Вы знаете, я категорически против оскорблений на уровне президентов — один другого, — намеков… Когда [пятый президент Украины Петр] Порошенко берет на вооружение какие-то стихи и начинает говорить о Путине нехорошо. Или Путин говорит о Порошенко или о Зеленском со скепсисом… Я этого вообще не понимаю. Между президентами должен быть официальный разговор, с использованием силы народа. И их все поймут. Президент Зеленский защищает народ Украины, а президент Путин — народ России. Они должны договориться — не оскорбляя, никаких намеков, что кто-то сильнее, кто-то слабее, кто-то умнее, кто-то дурнее… Это уже, знаете, базар. Это не дипломатия и не политика. Поэтому я, например, не могу понять Путина, когда, отвечая на «20 вопросов Путину», он сказал: «Ну что ж, если ситуация изменится или будут снова сигналы, что Россия может в каких-то условиях потерять, как она потеряла в Отечественной войне 27 миллионов человек, Россия может повторить победу». День Победы… Вы же понимаете? А мы что говорим? Некоторые наши политические силы поддерживают именно эту идеологию. Ведь каждая победа имеет две стороны: победа радости и память смерти.
— Какой ценой.
— Да. Я задаю вопрос: а надо ли было и можно ли было предотвратить войну и не потерять 70 миллионов человек в мире? Это большая страна потеряна была. Можно. И Сталин знал, что можно. Он прямо говорил: «Да, можно. Но нам это не выгодно. Нам выгодна война. Мы должны сталкивать Германию с Англией и Францией. И они обескровятся. И у нас победит мировая революция». Открытым текстом. Он же это не говорит. Да, он критикует все, но о Сталине он не говорит. Ему надо Сталина сделать белым и пушистым, потому что он хочет видеть себя в какой-то части почти Сталиным.
— А как вы думаете, Путина тоже в мавзолей положат, когда время придет?
— Я думаю, в мавзолей уже не положат. Будут люди, которые будут делать такие попытки. Он оставит после себя последователей, но в целом народ с этим не согласится.

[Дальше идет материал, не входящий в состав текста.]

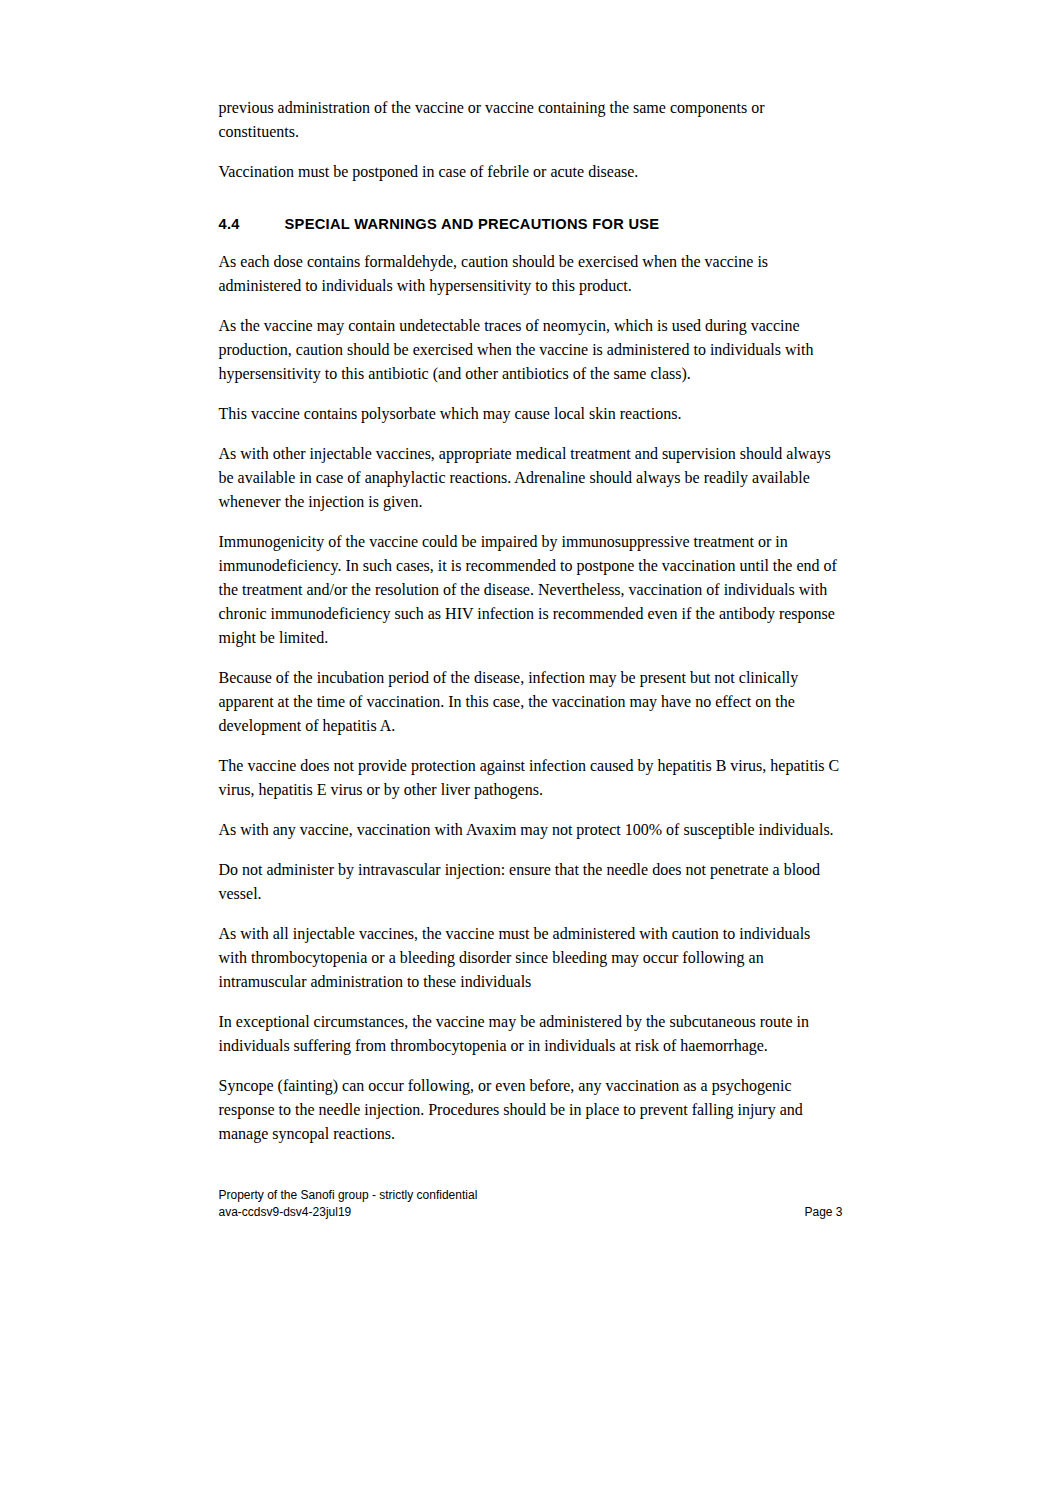previous administration of the vaccine or vaccine containing the same components or constituents.
Vaccination must be postponed in case of febrile or acute disease.
4.4 SPECIAL WARNINGS AND PRECAUTIONS FOR USE
As each dose contains formaldehyde, caution should be exercised when the vaccine is administered to individuals with hypersensitivity to this product.
As the vaccine may contain undetectable traces of neomycin, which is used during vaccine production, caution should be exercised when the vaccine is administered to individuals with hypersensitivity to this antibiotic (and other antibiotics of the same class).
This vaccine contains polysorbate which may cause local skin reactions.
As with other injectable vaccines, appropriate medical treatment and supervision should always be available in case of anaphylactic reactions. Adrenaline should always be readily available whenever the injection is given.
Immunogenicity of the vaccine could be impaired by immunosuppressive treatment or in immunodeficiency. In such cases, it is recommended to postpone the vaccination until the end of the treatment and/or the resolution of the disease. Nevertheless, vaccination of individuals with chronic immunodeficiency such as HIV infection is recommended even if the antibody response might be limited.
Because of the incubation period of the disease, infection may be present but not clinically apparent at the time of vaccination. In this case, the vaccination may have no effect on the development of hepatitis A.
The vaccine does not provide protection against infection caused by hepatitis B virus, hepatitis C virus, hepatitis E virus or by other liver pathogens.
As with any vaccine, vaccination with Avaxim may not protect 100% of susceptible individuals.
Do not administer by intravascular injection: ensure that the needle does not penetrate a blood vessel.
As with all injectable vaccines, the vaccine must be administered with caution to individuals with thrombocytopenia or a bleeding disorder since bleeding may occur following an intramuscular administration to these individuals
In exceptional circumstances, the vaccine may be administered by the subcutaneous route in individuals suffering from thrombocytopenia or in individuals at risk of haemorrhage.
Syncope (fainting) can occur following, or even before, any vaccination as a psychogenic response to the needle injection. Procedures should be in place to prevent falling injury and manage syncopal reactions.
Property of the Sanofi group - strictly confidential
ava-ccdsv9-dsv4-23jul19 Page 3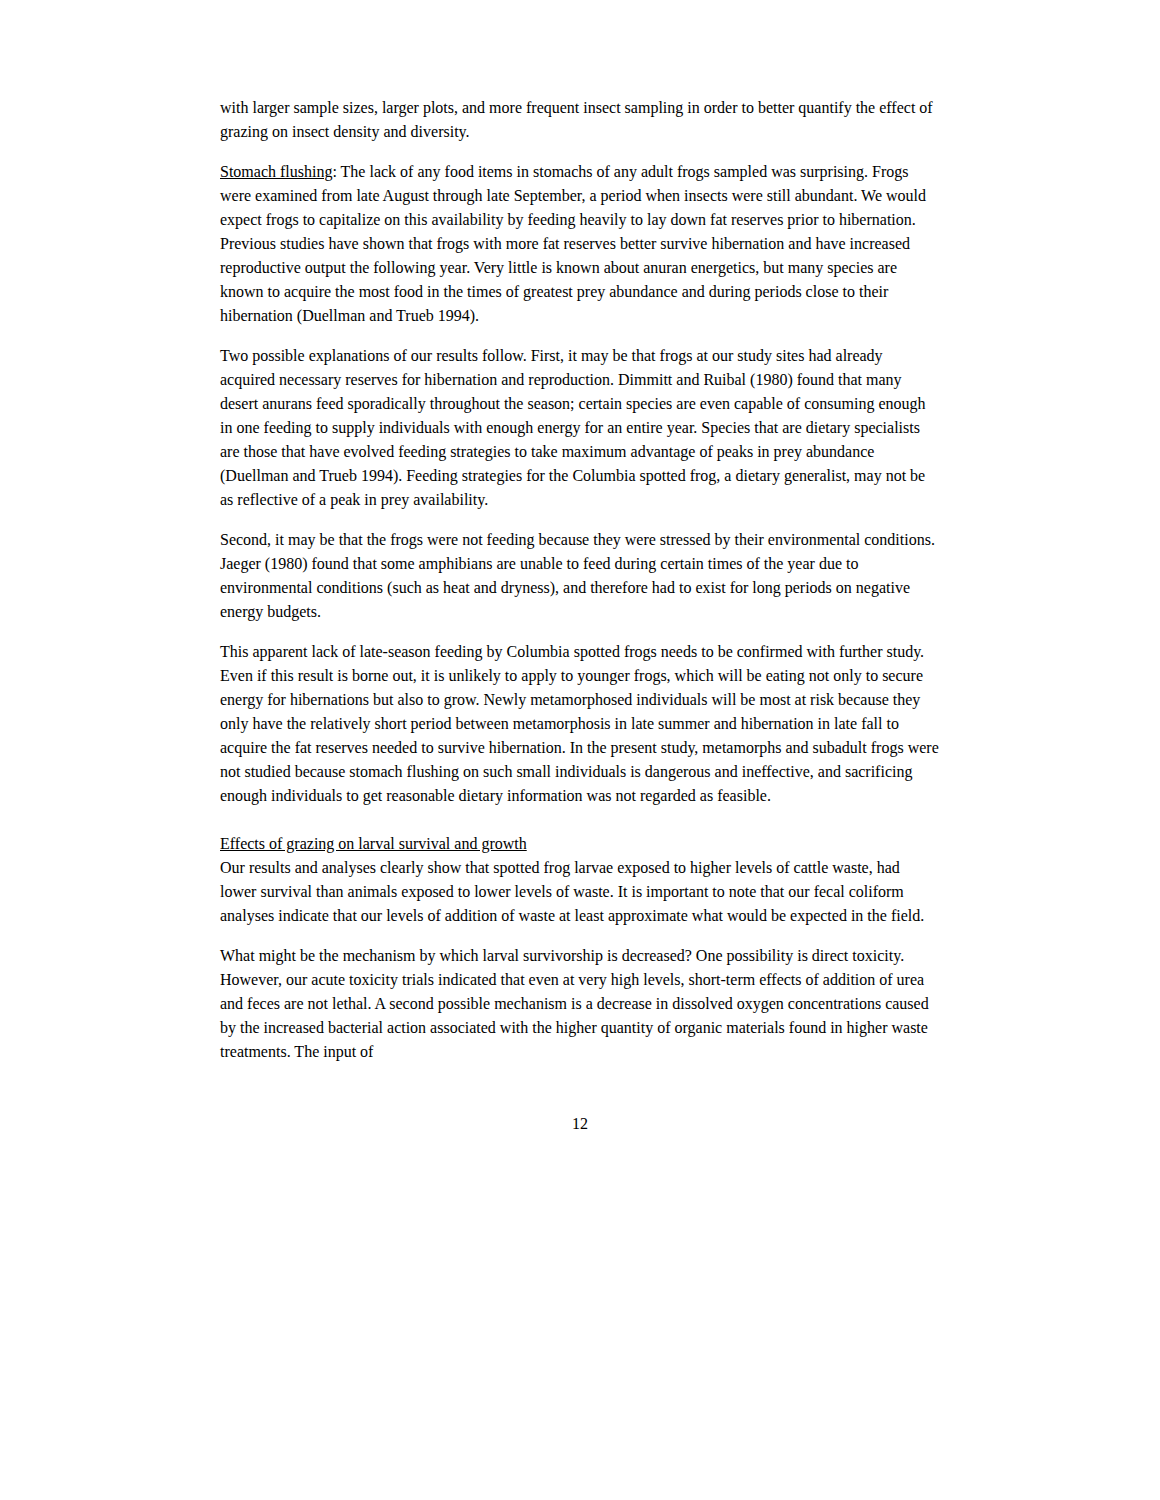with larger sample sizes, larger plots, and more frequent insect sampling in order to better quantify the effect of grazing on insect density and diversity.
Stomach flushing: The lack of any food items in stomachs of any adult frogs sampled was surprising. Frogs were examined from late August through late September, a period when insects were still abundant. We would expect frogs to capitalize on this availability by feeding heavily to lay down fat reserves prior to hibernation. Previous studies have shown that frogs with more fat reserves better survive hibernation and have increased reproductive output the following year. Very little is known about anuran energetics, but many species are known to acquire the most food in the times of greatest prey abundance and during periods close to their hibernation (Duellman and Trueb 1994).
Two possible explanations of our results follow. First, it may be that frogs at our study sites had already acquired necessary reserves for hibernation and reproduction. Dimmitt and Ruibal (1980) found that many desert anurans feed sporadically throughout the season; certain species are even capable of consuming enough in one feeding to supply individuals with enough energy for an entire year. Species that are dietary specialists are those that have evolved feeding strategies to take maximum advantage of peaks in prey abundance (Duellman and Trueb 1994). Feeding strategies for the Columbia spotted frog, a dietary generalist, may not be as reflective of a peak in prey availability.
Second, it may be that the frogs were not feeding because they were stressed by their environmental conditions. Jaeger (1980) found that some amphibians are unable to feed during certain times of the year due to environmental conditions (such as heat and dryness), and therefore had to exist for long periods on negative energy budgets.
This apparent lack of late-season feeding by Columbia spotted frogs needs to be confirmed with further study. Even if this result is borne out, it is unlikely to apply to younger frogs, which will be eating not only to secure energy for hibernations but also to grow. Newly metamorphosed individuals will be most at risk because they only have the relatively short period between metamorphosis in late summer and hibernation in late fall to acquire the fat reserves needed to survive hibernation. In the present study, metamorphs and subadult frogs were not studied because stomach flushing on such small individuals is dangerous and ineffective, and sacrificing enough individuals to get reasonable dietary information was not regarded as feasible.
Effects of grazing on larval survival and growth
Our results and analyses clearly show that spotted frog larvae exposed to higher levels of cattle waste, had lower survival than animals exposed to lower levels of waste. It is important to note that our fecal coliform analyses indicate that our levels of addition of waste at least approximate what would be expected in the field.
What might be the mechanism by which larval survivorship is decreased? One possibility is direct toxicity. However, our acute toxicity trials indicated that even at very high levels, short-term effects of addition of urea and feces are not lethal. A second possible mechanism is a decrease in dissolved oxygen concentrations caused by the increased bacterial action associated with the higher quantity of organic materials found in higher waste treatments. The input of
12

Я ко всем отношусь с уважением всегда. Но скажите: как я могу оценить, «правильно» или «не правильно» заявление Госдепа США, который сказал, что нацизм победили две страны — США и Великобритания? А я задаю вопрос: а Украина? 8 миллионов жертв. Мне это больно. Мой отец погиб, два брата его. Я приезжаю домой в свое село — нет такой семьи, чтобы кто-то не погиб. И вот этим людям говорят: «Вы — ничего. Мы сами без вас». Но почему? Это же Путин говорил, что он без Украины может.
— Конечно.
— А товарищ, извините, Сталин, товарищ, извините, Брежнев, и товарищ, извините, Хрущев вообще не упоминали о коалиции. Не было коалиции, не было второго фронта — была только одна страна. Вот вам результат. Что скажешь — тем и аукнется.